Rock Hudson, James Dean, Montgomery Clift, Anthony Perkins, Farley Granger, Tab Hunter: Was any heartthrob movie star straight in the straitlaced 1950s? Hunter and Perkins dated each other for several years while the press reported phony stories that Hunter was involved with Debbie Reynolds or Natalie Wood. Born Arthur Kelm, he eventually made more than 50 movies after being rechristened "Tab Hunter" by his agent Henry Willson, a gay man who also handled Rock Hudson, Troy Donahue, Robert Wagner, and loads of others; read Willson's disturbing biography. Hunter's triumphs were Damn Yankees, Lafayette Escadrille, and That Kind of Woman. He recorded a pop song, Young Love, which was the #1 hit in the U.S. for a month in 1957, and made many subsequent albums. He had a short-lived television show and a famous flop on Broadway, co-starring with Tallulah Bankhead in Tennessee Williams’ The Milk Train Doesn’t Stop Here Anymore, which closed after five performances. Smaller movies followed. In the 1980s he had a comeback, starring twice with Divine, first in Polyester, then in Lust in the Dust, which he co-produced with Allan Glaser. Hunter did not come out until September 2003, when at 72, he sold a book proposal for a memoir that would discuss his life candidly. Tab Hunter Confidential [Kindle] appeared in 2005 and revealed he and his producer Allan Glaser have been romantic partners for twenty-nine years. They live in Montecito. Here's a recent photo of Hunter, Glaser, and John Waters.
Russo For ten years, from 1972 to 1982, Vito Russo toured the country giving what would later be a PowerPoint presentation about the portrayal of lesbians and gay men in the media. His devastating book on the subject, The Celluloid Closet, published in 1981 and revised in 1987, was years ahead of its time and remains essential reading today. The book was made into a documentary in 1996, six years after his death from aids. Russo’s sharp critique of the industry led him to co-found the Gay and Lesbian Alliance Against Defamation (GLAAD). It is hard to imagine the principled visionary connected to today’s GLAAD, which endorsed such overblown caricature-fests as Boat Trip and praised I Now Pronounce You Chuck and Larry despite
the movie’s parade of stereotypes. Finally, Russo has been given the biography he deserves in Celluloid Activist: The Life and Times of Vito Russo [Kindle] and in the documentary Vito.
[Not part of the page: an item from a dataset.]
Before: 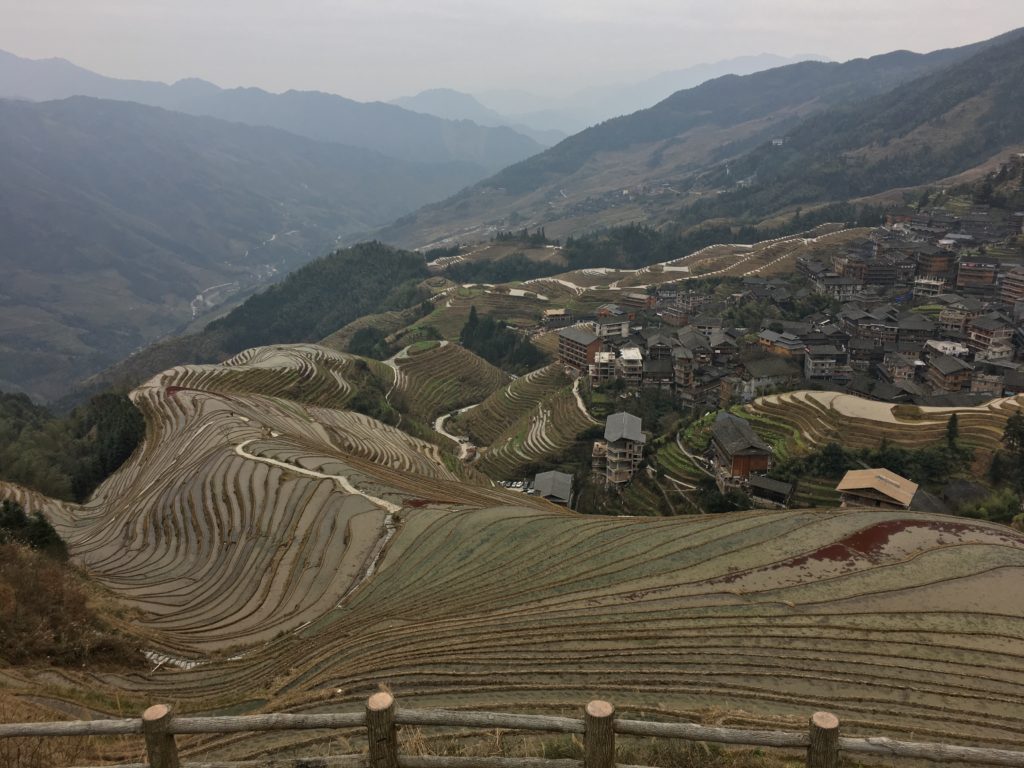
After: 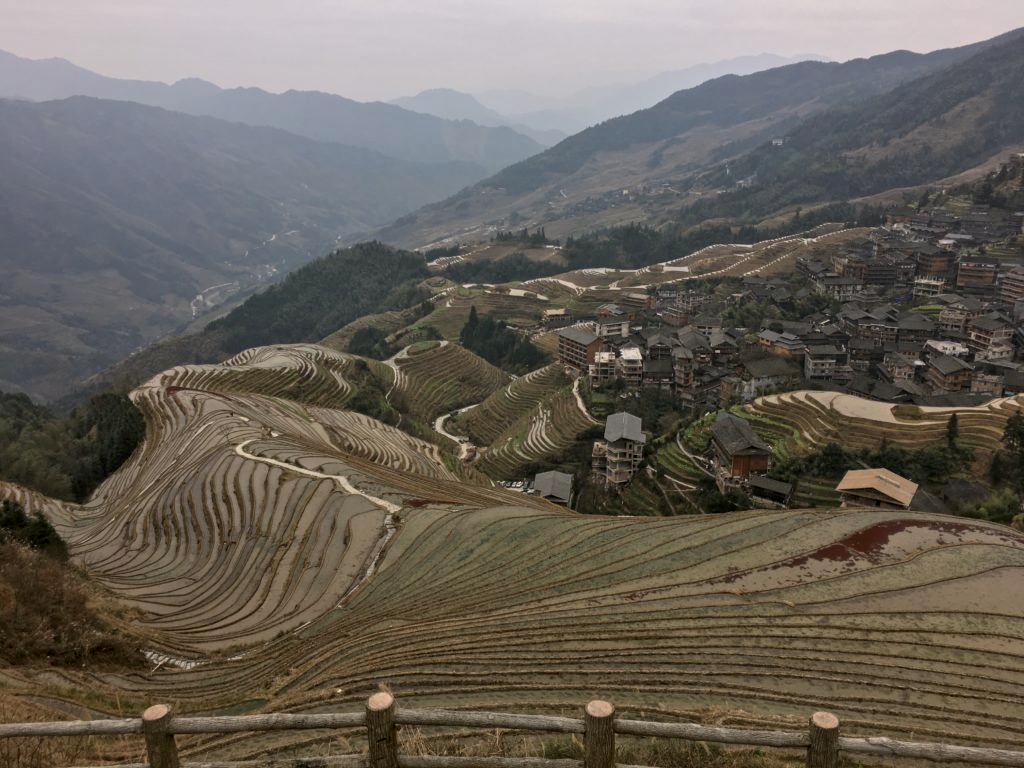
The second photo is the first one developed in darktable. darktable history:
color correction: highlights a* 3.12, highlights b* -0.998, shadows a* -0.07, shadows b* 2.47, saturation 0.979
local contrast: on, module defaults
White Crane released two new volumes of Vito's uncollected writings Out Spoken: A Vito Russo Reader - Reel One [Kindle], which covers his film essays, including reams of reviews and great, early interviews with Almodovar, Almendros, Anger, Bette, Debbie, Lily, Rhoda, Gandalf, and Tennessee among others, while Out Spoken: Reel Two [Kindle] covers politics and aids.